ANDREA POZZO à SAINT-IGNACE (ROME)
Date de publication : 10/11/2011
Ensemble magistral qui saisit le visiteur, la fresque du père jésuite Andrea Pozzo réalisée pour l'église Sant'Ignazio de Rome rappelle la vocation missionnaire de la Compagnie de Jésus.

Andrea POZZO, Allégorie de l'oeuvre missionnaire des jésuites - 1691-1694 - Fresque, 36m x 17m - église Sant' Ignazio, ROME.
Le père Andrea Pozzo (1642-1709) fut appelé à Rome pour décorer l'église Sant'Ignazio, la plus importante église jésuite de la ville après le Gesù. Il fallait réaliser une fresque pour l'abside et une autre, monumentale, pour la voûte de la nef.

Andrea POZZO, Scènes de la vie de saint Ignace - Fresque - Abside de l'église Sant' Ignazio, ROME.
La fresque de l'abside représente des épisodes de la vie du fondateur de la Compagnie de Jésus, alors que la voûte est dédiée à une apothéose du missionnaire. Intitulée Allégorie de l'oeuvre missionnaire des jésuites, la composition s'inspire d'une parole du Christ citée par l'évangéliste Luc : "Je suis venu jeter un feu sur la terre, et comme je voudrais qu'il fût déjà allumé" (Lc, 12, 49).

Andrea POZZO, Allégorie de l'oeuvre missionnaire des jésuites (détail) - 1691-1694 - Fresque - église Sant' Ignazio, ROME.
Au centre apparaît la Sainte Trinité. Le rayon de lumière qui en émane se dirige vers saint Ignace, porté sur une nuée par des anges. De là, la lumière se divise en quatre faisceaux correspondant aux quatre continents connus alors. Leurs allégories sont représentées en trompe l'oeil, comme posées sur l'attique de l'architecture. La lumière divine est donnée par le Christ à Ignace : il va la répandre à travers le monde.

Andrea POZZO, Allégorie de l'oeuvre missionnaire des jésuites (détail) - 1691-1694 - Fresque - église Sant' Ignazio, ROME.
D'autres jésuites, plus ou moins éloignés du fondateur de leur ordre en fonction de leur rang, de même que de nombreux orants, peuplent les cieux. Certains éléments architecturaux réels se poursuivent en trompe l'oeil. La voûte en berceau se transforme en apparence en un espace inondé de lumière. Avec une richesse inventive inépuisable, l'artiste joue si magistralement de l'interpénétration de l'espace réel de l'édifice et du ciel peint qu'ils deviennent impossibles à distinguer l'un de l'autre.

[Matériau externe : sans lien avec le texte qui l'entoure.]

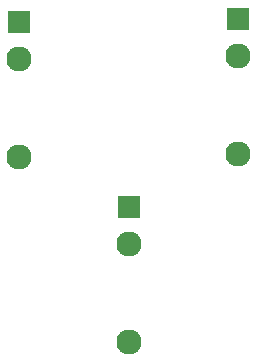
<source format=gbr>
%TF.GenerationSoftware,KiCad,Pcbnew,7.0.1*%
%TF.CreationDate,2023-04-03T10:55:15-07:00*%
%TF.ProjectId,transistor_vca,7472616e-7369-4737-946f-725f7663612e,rev?*%
%TF.SameCoordinates,Original*%
%TF.FileFunction,Soldermask,Bot*%
%TF.FilePolarity,Negative*%
%FSLAX46Y46*%
G04 Gerber Fmt 4.6, Leading zero omitted, Abs format (unit mm)*
G04 Created by KiCad (PCBNEW 7.0.1) date 2023-04-03 10:55:15*
%MOMM*%
%LPD*%
G01*
G04 APERTURE LIST*
%ADD10R,1.930000X1.830000*%
%ADD11C,2.130000*%
G04 APERTURE END LIST*
D10*
%TO.C,JCV1*%
X35473171Y-122663791D03*
D11*
X35473171Y-134063791D03*
X35473171Y-125763791D03*
%TD*%
D10*
%TO.C,JOUT1*%
X44704000Y-106742000D03*
D11*
X44704000Y-118142000D03*
X44704000Y-109842000D03*
%TD*%
D10*
%TO.C,JIN1*%
X26162000Y-106996000D03*
D11*
X26162000Y-118396000D03*
X26162000Y-110096000D03*
%TD*%
M02*

</source>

Andrea POZZO, Allégorie de l'oeuvre missionnaire des jésuites (détails : L'Afrique, ci-dessus et l'Amérique, ci-dessous) - 1691-1694 - Fresque - église Sant' Ignazio, ROME.

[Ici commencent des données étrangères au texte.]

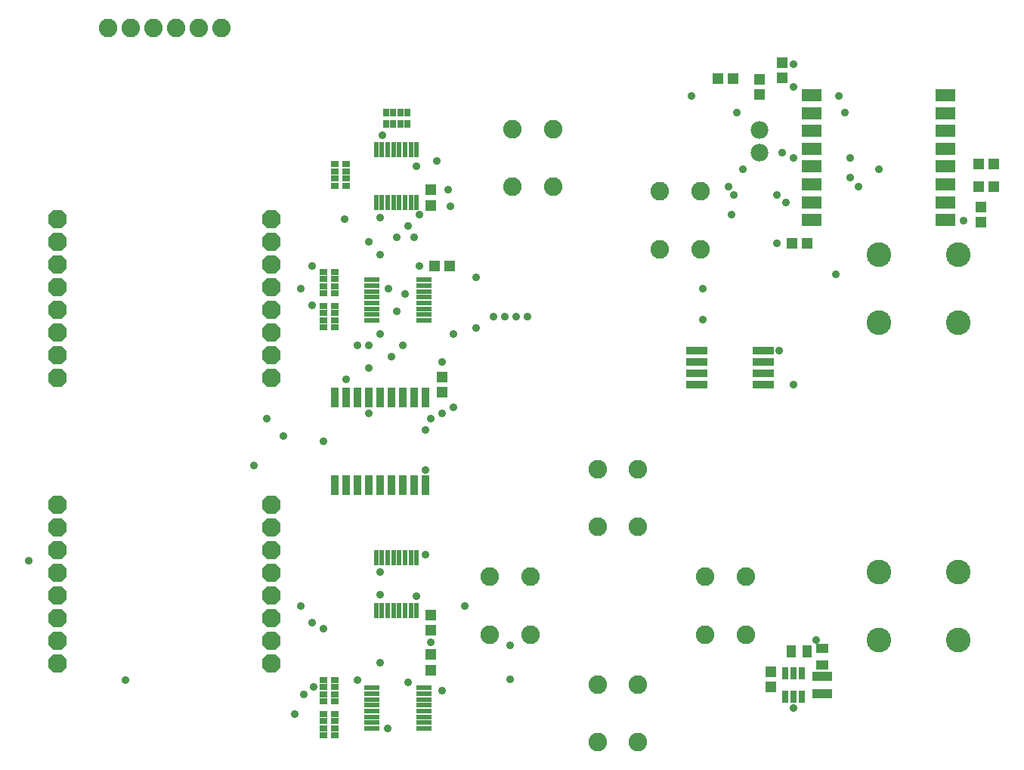
<source format=gts>
G75*
%MOIN*%
%OFA0B0*%
%FSLAX25Y25*%
%IPPOS*%
%LPD*%
%AMOC8*
5,1,8,0,0,1.08239X$1,22.5*
%
%ADD10R,0.05524X0.03950*%
%ADD11R,0.03950X0.05524*%
%ADD12R,0.08674X0.03950*%
%ADD13R,0.04737X0.05131*%
%ADD14R,0.02965X0.05524*%
%ADD15R,0.08674X0.05524*%
%ADD16OC8,0.08300*%
%ADD17R,0.02375X0.07099*%
%ADD18R,0.07099X0.02375*%
%ADD19R,0.03400X0.08800*%
%ADD20R,0.03359X0.02769*%
%ADD21R,0.05131X0.04737*%
%ADD22C,0.08200*%
%ADD23C,0.07800*%
%ADD24R,0.02769X0.03359*%
%ADD25C,0.10850*%
%ADD26R,0.09500X0.03200*%
%ADD27C,0.03600*%
D10*
X0402600Y0086557D03*
X0402600Y0093643D03*
D11*
X0396143Y0092600D03*
X0389057Y0092600D03*
D12*
X0402600Y0081537D03*
X0402600Y0073663D03*
D13*
X0380100Y0076754D03*
X0380100Y0083446D03*
X0230100Y0084254D03*
X0230100Y0090946D03*
X0230100Y0101754D03*
X0230100Y0108446D03*
X0235100Y0206754D03*
X0235100Y0213446D03*
X0230100Y0289254D03*
X0230100Y0295946D03*
X0375100Y0338004D03*
X0375100Y0344696D03*
X0385100Y0345504D03*
X0385100Y0352196D03*
X0472600Y0288446D03*
X0472600Y0281754D03*
D14*
X0393840Y0082719D03*
X0390100Y0082719D03*
X0386360Y0082719D03*
X0386360Y0072481D03*
X0390100Y0072481D03*
X0393840Y0072481D03*
D15*
X0398072Y0282698D03*
X0398072Y0290572D03*
X0398072Y0298446D03*
X0398072Y0306320D03*
X0398072Y0314194D03*
X0398072Y0322069D03*
X0398072Y0329943D03*
X0398072Y0337817D03*
X0457128Y0337817D03*
X0457128Y0329943D03*
X0457128Y0322069D03*
X0457128Y0314194D03*
X0457128Y0306320D03*
X0457128Y0298446D03*
X0457128Y0290572D03*
X0457128Y0282698D03*
D16*
X0159844Y0283092D03*
X0159844Y0273092D03*
X0159844Y0263092D03*
X0159844Y0253092D03*
X0159844Y0243092D03*
X0159844Y0233092D03*
X0159844Y0223092D03*
X0159844Y0213092D03*
X0159844Y0157108D03*
X0159844Y0147108D03*
X0159844Y0137108D03*
X0159844Y0127108D03*
X0159844Y0117108D03*
X0159844Y0107108D03*
X0159844Y0097108D03*
X0159844Y0087108D03*
X0065356Y0087108D03*
X0065356Y0097108D03*
X0065356Y0107108D03*
X0065356Y0117108D03*
X0065356Y0127108D03*
X0065356Y0137108D03*
X0065356Y0147108D03*
X0065356Y0157108D03*
X0065356Y0213092D03*
X0065356Y0223092D03*
X0065356Y0233092D03*
X0065356Y0243092D03*
X0065356Y0253092D03*
X0065356Y0263092D03*
X0065356Y0273092D03*
X0065356Y0283092D03*
D17*
X0205946Y0290592D03*
X0208506Y0290592D03*
X0211065Y0290592D03*
X0213624Y0290592D03*
X0216183Y0290592D03*
X0218742Y0290592D03*
X0221301Y0290592D03*
X0223860Y0290592D03*
X0223860Y0313820D03*
X0221301Y0313820D03*
X0218742Y0313820D03*
X0216183Y0313820D03*
X0213624Y0313820D03*
X0211065Y0313820D03*
X0208506Y0313820D03*
X0205946Y0313820D03*
X0205946Y0133820D03*
X0208506Y0133820D03*
X0211065Y0133820D03*
X0213624Y0133820D03*
X0216183Y0133820D03*
X0218742Y0133820D03*
X0221301Y0133820D03*
X0223860Y0133820D03*
X0223860Y0110592D03*
X0221301Y0110592D03*
X0218742Y0110592D03*
X0216183Y0110592D03*
X0213624Y0110592D03*
X0211065Y0110592D03*
X0208506Y0110592D03*
X0205946Y0110592D03*
D18*
X0203880Y0076360D03*
X0203880Y0073801D03*
X0203880Y0071242D03*
X0203880Y0068683D03*
X0203880Y0066124D03*
X0203880Y0063565D03*
X0203880Y0061006D03*
X0203880Y0058446D03*
X0227108Y0058446D03*
X0227108Y0061006D03*
X0227108Y0063565D03*
X0227108Y0066124D03*
X0227108Y0068683D03*
X0227108Y0071242D03*
X0227108Y0073801D03*
X0227108Y0076360D03*
X0227108Y0238446D03*
X0227108Y0241006D03*
X0227108Y0243565D03*
X0227108Y0246124D03*
X0227108Y0248683D03*
X0227108Y0251242D03*
X0227108Y0253801D03*
X0227108Y0256360D03*
X0203880Y0256360D03*
X0203880Y0253801D03*
X0203880Y0251242D03*
X0203880Y0248683D03*
X0203880Y0246124D03*
X0203880Y0243565D03*
X0203880Y0241006D03*
X0203880Y0238446D03*
D19*
X0202600Y0204400D03*
X0197600Y0204400D03*
X0192600Y0204400D03*
X0187600Y0204400D03*
X0207600Y0204400D03*
X0212600Y0204400D03*
X0217600Y0204400D03*
X0222600Y0204400D03*
X0227600Y0204400D03*
X0227600Y0165800D03*
X0222600Y0165800D03*
X0217600Y0165800D03*
X0212600Y0165800D03*
X0207600Y0165800D03*
X0202600Y0165800D03*
X0197600Y0165800D03*
X0192600Y0165800D03*
X0187600Y0165800D03*
D20*
X0187561Y0235376D03*
X0187561Y0238525D03*
X0187561Y0241675D03*
X0187561Y0244824D03*
X0182639Y0244824D03*
X0182639Y0241675D03*
X0182639Y0238525D03*
X0182639Y0235376D03*
X0182639Y0250376D03*
X0182639Y0253525D03*
X0182639Y0256675D03*
X0182639Y0259824D03*
X0187561Y0259824D03*
X0187561Y0256675D03*
X0187561Y0253525D03*
X0187561Y0250376D03*
X0187639Y0297876D03*
X0187639Y0301025D03*
X0187639Y0304175D03*
X0187639Y0307324D03*
X0192561Y0307324D03*
X0192561Y0304175D03*
X0192561Y0301025D03*
X0192561Y0297876D03*
X0187561Y0079824D03*
X0187561Y0076675D03*
X0187561Y0073525D03*
X0187561Y0070376D03*
X0182639Y0070376D03*
X0182639Y0073525D03*
X0182639Y0076675D03*
X0182639Y0079824D03*
X0182639Y0064824D03*
X0182639Y0061675D03*
X0182639Y0058525D03*
X0182639Y0055376D03*
X0187561Y0055376D03*
X0187561Y0058525D03*
X0187561Y0061675D03*
X0187561Y0064824D03*
D21*
X0231754Y0262600D03*
X0238446Y0262600D03*
X0356754Y0345100D03*
X0363446Y0345100D03*
X0389254Y0272600D03*
X0395946Y0272600D03*
X0471754Y0297600D03*
X0478446Y0297600D03*
X0478446Y0307600D03*
X0471754Y0307600D03*
D22*
X0349000Y0295400D03*
X0331200Y0295400D03*
X0331200Y0269800D03*
X0349000Y0269800D03*
X0284000Y0297300D03*
X0266200Y0297300D03*
X0266200Y0322900D03*
X0284000Y0322900D03*
X0137600Y0367600D03*
X0127600Y0367600D03*
X0117600Y0367600D03*
X0107600Y0367600D03*
X0097600Y0367600D03*
X0087600Y0367600D03*
X0303700Y0172900D03*
X0321500Y0172900D03*
X0321500Y0147300D03*
X0303700Y0147300D03*
X0274000Y0125400D03*
X0256200Y0125400D03*
X0256200Y0099800D03*
X0274000Y0099800D03*
X0303700Y0077900D03*
X0321500Y0077900D03*
X0351200Y0099800D03*
X0369000Y0099800D03*
X0369000Y0125400D03*
X0351200Y0125400D03*
X0321500Y0052300D03*
X0303700Y0052300D03*
D23*
X0375100Y0312600D03*
X0375100Y0322600D03*
D24*
X0219824Y0325139D03*
X0216675Y0325139D03*
X0213525Y0325139D03*
X0210376Y0325139D03*
X0210376Y0330061D03*
X0213525Y0330061D03*
X0216675Y0330061D03*
X0219824Y0330061D03*
D25*
X0427600Y0267600D03*
X0462600Y0267600D03*
X0462600Y0237600D03*
X0427600Y0237600D03*
X0427600Y0127600D03*
X0462600Y0127600D03*
X0462600Y0097600D03*
X0427600Y0097600D03*
D26*
X0376650Y0210100D03*
X0376650Y0215100D03*
X0376650Y0220100D03*
X0376650Y0225100D03*
X0347300Y0225100D03*
X0347300Y0220100D03*
X0347300Y0215100D03*
X0347300Y0210100D03*
D27*
X0095376Y0079824D03*
X0052600Y0132600D03*
X0152108Y0174608D03*
X0165100Y0187600D03*
X0157600Y0195100D03*
X0182600Y0185100D03*
X0202600Y0197600D03*
X0192600Y0212600D03*
X0202600Y0217600D03*
X0212600Y0222600D03*
X0217600Y0227600D03*
X0207600Y0232600D03*
X0202600Y0227600D03*
X0197600Y0227600D03*
X0215100Y0242600D03*
X0218850Y0250100D03*
X0211350Y0252600D03*
X0225100Y0262600D03*
X0222600Y0275100D03*
X0220100Y0280100D03*
X0215100Y0275100D03*
X0207600Y0267600D03*
X0202600Y0273092D03*
X0207600Y0283850D03*
X0192108Y0283092D03*
X0177600Y0262600D03*
X0172600Y0252600D03*
X0177600Y0245100D03*
X0225100Y0285100D03*
X0238850Y0288850D03*
X0237600Y0295946D03*
X0223801Y0306301D03*
X0232600Y0308850D03*
X0208550Y0320100D03*
X0250100Y0257600D03*
X0257600Y0240100D03*
X0262600Y0240100D03*
X0267600Y0240100D03*
X0272600Y0240100D03*
X0250100Y0235100D03*
X0240100Y0232600D03*
X0235100Y0220100D03*
X0240100Y0200100D03*
X0235100Y0197600D03*
X0230100Y0195100D03*
X0227600Y0190100D03*
X0227600Y0172600D03*
X0227600Y0135100D03*
X0207600Y0127600D03*
X0207600Y0117600D03*
X0223801Y0116801D03*
X0245100Y0112600D03*
X0230100Y0096350D03*
X0220100Y0078801D03*
X0207600Y0087600D03*
X0197600Y0079824D03*
X0178525Y0076675D03*
X0174175Y0073525D03*
X0170100Y0064824D03*
X0210946Y0058446D03*
X0235100Y0075100D03*
X0265100Y0080100D03*
X0265100Y0095100D03*
X0182600Y0102600D03*
X0177600Y0105100D03*
X0172600Y0112600D03*
X0350100Y0238850D03*
X0350100Y0252600D03*
X0382600Y0272600D03*
X0362600Y0285100D03*
X0363850Y0293850D03*
X0361350Y0297600D03*
X0367600Y0305100D03*
X0382600Y0293850D03*
X0386822Y0290572D03*
X0390100Y0310100D03*
X0385100Y0312600D03*
X0365100Y0330100D03*
X0345100Y0337600D03*
X0390100Y0341350D03*
X0390100Y0351350D03*
X0410100Y0337600D03*
X0412600Y0330100D03*
X0415100Y0310100D03*
X0415100Y0301350D03*
X0418850Y0297600D03*
X0427600Y0305100D03*
X0465100Y0282600D03*
X0408850Y0258850D03*
X0383850Y0225100D03*
X0390100Y0210100D03*
X0400100Y0097600D03*
X0390100Y0067600D03*
M02*

</source>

Les allégories des continents se tournent vers le saint, transfigurées, car converties et libérées de l'hérésie et des cultes païens grâce au travail des missionnaires. Nous sommes ici plongés dans la réthorique chère à la Contre Réforme catholique qui magnifie le dépôt de la foi et veut convaincre de la présence du Salut proposé par l'Eglise. Le pape Grégoire XIII fit bâtir en 1583 le Collegio Romano qui entoure l'église Saint-Ignace. Là, se formèrent d'innombrables générations de jésuites. Il fut un solide support culturel et théologique pour battre en brèche les thèses de la Réforme, restaurer l'autorité de l'Eglise romaine, faire appliquer les disposition du concile de Trente et perpétuer l'oeuvre de diffusion du catholicisme dans le Nouveau Monde.

Andrea POZZO, La coupole en trompe l'oeil - Fresque - église Sant' Ignazio, ROME.
Pozzo lui-même a fait marquer par un disque de marbre sur le pavement de la nef l'endroit où le spectateur doit se placer s'il veut embrasser la totalité de l'architecture peinte, conçue en perspective centrée. Ainsi, en se déplaçant vers l'abside, il s'aperçoit que la coupole placée devant le choeur est... un trompe l'oeil (Pozzo réalisera la même prouesse en 1704, à Vienne, dans l'église des Jésuites).
Renseignements pratiques
L'église Sant' Ignazio (Piazza S. Ignazio) fait partie de l'imposant pâté de maisons que constitue le Collegio Romano. Elle est accessible depuis la Piazza della Rotonda (Panthéon) par la Via del Seminario ou par la Via Caravita depuis la Via del Corso.
Ouverture tous les jours de 7h30 à 12h30 et de 15h00 à 19h15. Pas de visite pendant les offices religieux.